_What to work on_. Repeat the data exactly, every last line of it.

_Data records_.

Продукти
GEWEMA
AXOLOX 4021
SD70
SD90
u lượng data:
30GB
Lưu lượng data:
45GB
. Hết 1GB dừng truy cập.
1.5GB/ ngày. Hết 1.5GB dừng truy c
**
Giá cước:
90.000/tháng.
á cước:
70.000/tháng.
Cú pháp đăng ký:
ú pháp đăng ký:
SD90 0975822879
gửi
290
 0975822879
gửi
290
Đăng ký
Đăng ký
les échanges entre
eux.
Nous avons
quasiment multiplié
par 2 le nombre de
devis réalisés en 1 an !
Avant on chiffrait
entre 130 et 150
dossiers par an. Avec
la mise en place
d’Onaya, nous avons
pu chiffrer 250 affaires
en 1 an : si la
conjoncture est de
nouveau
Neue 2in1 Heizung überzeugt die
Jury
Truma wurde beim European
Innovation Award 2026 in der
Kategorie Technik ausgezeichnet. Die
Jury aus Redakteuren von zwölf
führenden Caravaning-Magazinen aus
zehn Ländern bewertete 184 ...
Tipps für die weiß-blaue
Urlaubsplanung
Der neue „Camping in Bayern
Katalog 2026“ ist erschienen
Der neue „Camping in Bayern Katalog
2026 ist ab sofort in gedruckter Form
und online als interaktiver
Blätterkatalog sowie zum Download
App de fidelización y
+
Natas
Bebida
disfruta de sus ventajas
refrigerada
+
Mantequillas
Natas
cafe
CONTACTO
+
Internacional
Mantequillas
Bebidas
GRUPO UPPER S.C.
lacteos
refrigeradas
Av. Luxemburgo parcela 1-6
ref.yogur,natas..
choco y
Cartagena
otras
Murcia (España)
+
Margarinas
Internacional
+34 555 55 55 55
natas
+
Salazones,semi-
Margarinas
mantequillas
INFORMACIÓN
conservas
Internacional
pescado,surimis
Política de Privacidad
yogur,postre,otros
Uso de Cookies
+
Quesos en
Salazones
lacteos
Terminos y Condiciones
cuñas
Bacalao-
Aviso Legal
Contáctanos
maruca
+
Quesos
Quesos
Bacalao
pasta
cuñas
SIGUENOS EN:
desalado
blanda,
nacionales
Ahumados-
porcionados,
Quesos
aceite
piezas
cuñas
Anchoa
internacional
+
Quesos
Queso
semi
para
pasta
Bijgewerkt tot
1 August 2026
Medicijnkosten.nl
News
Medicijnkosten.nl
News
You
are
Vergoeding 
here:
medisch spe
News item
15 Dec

_Worked solution_.
Продукти
GEWEMA
AXOLOX 4021
SD70
SD90
u lượng data:
30GB
Lưu lượng data:
45GB
. Hết 1GB dừng truy cập.
1.5GB/ ngày. Hết 1.5GB dừng truy c
**
Giá cước:
90.000/tháng.
á cước:
70.000/tháng.
Cú pháp đăng ký:
ú pháp đăng ký:
SD90 0975822879
gửi
290
 0975822879
gửi
290
Đăng ký
Đăng ký
les échanges entre
eux.
Nous avons
quasiment multiplié
par 2 le nombre de
devis réalisés en 1 an !
Avant on chiffrait
entre 130 et 150
dossiers par an. Avec
la mise en place
d’Onaya, nous avons
pu chiffrer 250 affaires
en 1 an : si la
conjoncture est de
nouveau
Neue 2in1 Heizung überzeugt die
Jury
Truma wurde beim European
Innovation Award 2026 in der
Kategorie Technik ausgezeichnet. Die
Jury aus Redakteuren von zwölf
führenden Caravaning-Magazinen aus
zehn Ländern bewertete 184 ...
Tipps für die weiß-blaue
Urlaubsplanung
Der neue „Camping in Bayern
Katalog 2026“ ist erschienen
Der neue „Camping in Bayern Katalog
2026 ist ab sofort in gedruckter Form
und online als interaktiver
Blätterkatalog sowie zum Download
App de fidelización y
+
Natas
Bebida
disfruta de sus ventajas
refrigerada
+
Mantequillas
Natas
cafe
CONTACTO
+
Internacional
Mantequillas
Bebidas
GRUPO UPPER S.C.
lacteos
refrigeradas
Av. Luxemburgo parcela 1-6
ref.yogur,natas..
choco y
Cartagena
otras
Murcia (España)
+
Margarinas
Internacional
+34 555 55 55 55
natas
+
Salazones,semi-
Margarinas
mantequillas
INFORMACIÓN
conservas
Internacional
pescado,surimis
Política de Privacidad
yogur,postre,otros
Uso de Cookies
+
Quesos en
Salazones
lacteos
Terminos y Condiciones
cuñas
Bacalao-
Aviso Legal
Contáctanos
maruca
+
Quesos
Quesos
Bacalao
pasta
cuñas
SIGUENOS EN:
desalado
blanda,
nacionales
Ahumados-
porcionados,
Quesos
aceite
piezas
cuñas
Anchoa
internacional
+
Quesos
Queso
semi
para
pasta
Bijgewerkt tot
1 August 2026
Medicijnkosten.nl
News
Medicijnkosten.nl
News
You
are
Vergoeding 
here:
medisch spe
News item
15 Dec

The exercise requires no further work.